------ TASK MATERIAL ------
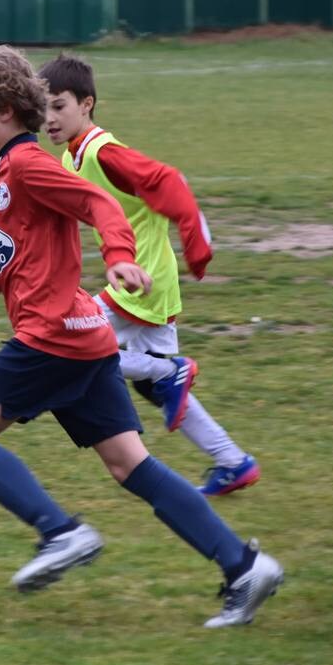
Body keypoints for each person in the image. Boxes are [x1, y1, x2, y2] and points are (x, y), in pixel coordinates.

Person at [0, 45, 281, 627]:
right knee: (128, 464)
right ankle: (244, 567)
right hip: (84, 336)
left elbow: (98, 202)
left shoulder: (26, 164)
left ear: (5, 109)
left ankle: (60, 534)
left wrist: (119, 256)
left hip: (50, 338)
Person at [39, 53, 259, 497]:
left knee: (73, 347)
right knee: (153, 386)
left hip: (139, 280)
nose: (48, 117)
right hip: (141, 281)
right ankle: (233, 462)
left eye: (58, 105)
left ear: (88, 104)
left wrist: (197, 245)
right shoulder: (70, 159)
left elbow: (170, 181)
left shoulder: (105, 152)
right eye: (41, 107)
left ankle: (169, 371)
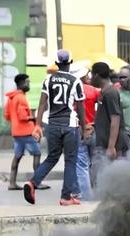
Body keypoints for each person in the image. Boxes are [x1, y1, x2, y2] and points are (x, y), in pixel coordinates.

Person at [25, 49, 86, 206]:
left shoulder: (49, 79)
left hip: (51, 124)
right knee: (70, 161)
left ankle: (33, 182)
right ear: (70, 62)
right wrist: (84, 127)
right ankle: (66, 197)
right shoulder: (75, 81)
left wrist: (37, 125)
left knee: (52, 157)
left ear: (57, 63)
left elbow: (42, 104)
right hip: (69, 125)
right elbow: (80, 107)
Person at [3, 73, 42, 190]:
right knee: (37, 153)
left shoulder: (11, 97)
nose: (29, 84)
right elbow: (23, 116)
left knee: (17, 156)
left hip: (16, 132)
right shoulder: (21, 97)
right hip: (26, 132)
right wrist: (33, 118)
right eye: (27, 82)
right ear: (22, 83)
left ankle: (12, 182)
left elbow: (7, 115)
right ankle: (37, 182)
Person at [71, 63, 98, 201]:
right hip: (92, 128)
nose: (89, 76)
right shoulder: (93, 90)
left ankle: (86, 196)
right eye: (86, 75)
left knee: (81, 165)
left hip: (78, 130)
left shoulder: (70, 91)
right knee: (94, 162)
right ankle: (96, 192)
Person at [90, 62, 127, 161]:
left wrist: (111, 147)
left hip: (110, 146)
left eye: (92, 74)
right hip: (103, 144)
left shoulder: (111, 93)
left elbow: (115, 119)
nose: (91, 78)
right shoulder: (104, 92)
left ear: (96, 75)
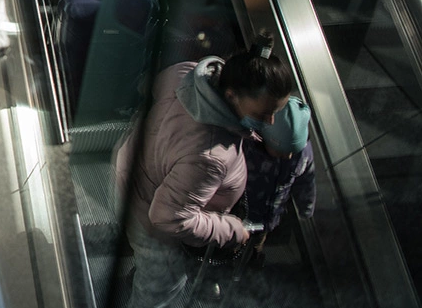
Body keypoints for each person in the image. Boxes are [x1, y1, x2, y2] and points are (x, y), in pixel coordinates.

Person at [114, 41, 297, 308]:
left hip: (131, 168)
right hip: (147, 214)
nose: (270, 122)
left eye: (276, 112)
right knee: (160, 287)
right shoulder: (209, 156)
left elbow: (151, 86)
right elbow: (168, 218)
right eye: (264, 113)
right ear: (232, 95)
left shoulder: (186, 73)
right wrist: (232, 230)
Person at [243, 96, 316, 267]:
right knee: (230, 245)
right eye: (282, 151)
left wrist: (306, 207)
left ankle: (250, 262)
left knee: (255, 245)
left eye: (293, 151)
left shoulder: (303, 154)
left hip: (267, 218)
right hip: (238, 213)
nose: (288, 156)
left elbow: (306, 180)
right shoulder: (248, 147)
------
» **EXERCISE**:
Begin with the first line of the records and repeat every line up to the one with "left hip: (50, 338)", counting that line too. Pictures are not part of the copy.

» **RESPONSE TO THE TASK**:
Body keypoints for each person in the image. Boxes are [x1, y1, x2, y2] and points are (x, y), in pixel coordinates.

Person at [0, 45, 281, 627]:
right knee: (128, 464)
right ankle: (244, 567)
right hip: (84, 336)
left elbow: (98, 202)
left shoulder: (26, 164)
left ear: (5, 109)
left ankle: (60, 534)
left wrist: (119, 256)
left hip: (50, 338)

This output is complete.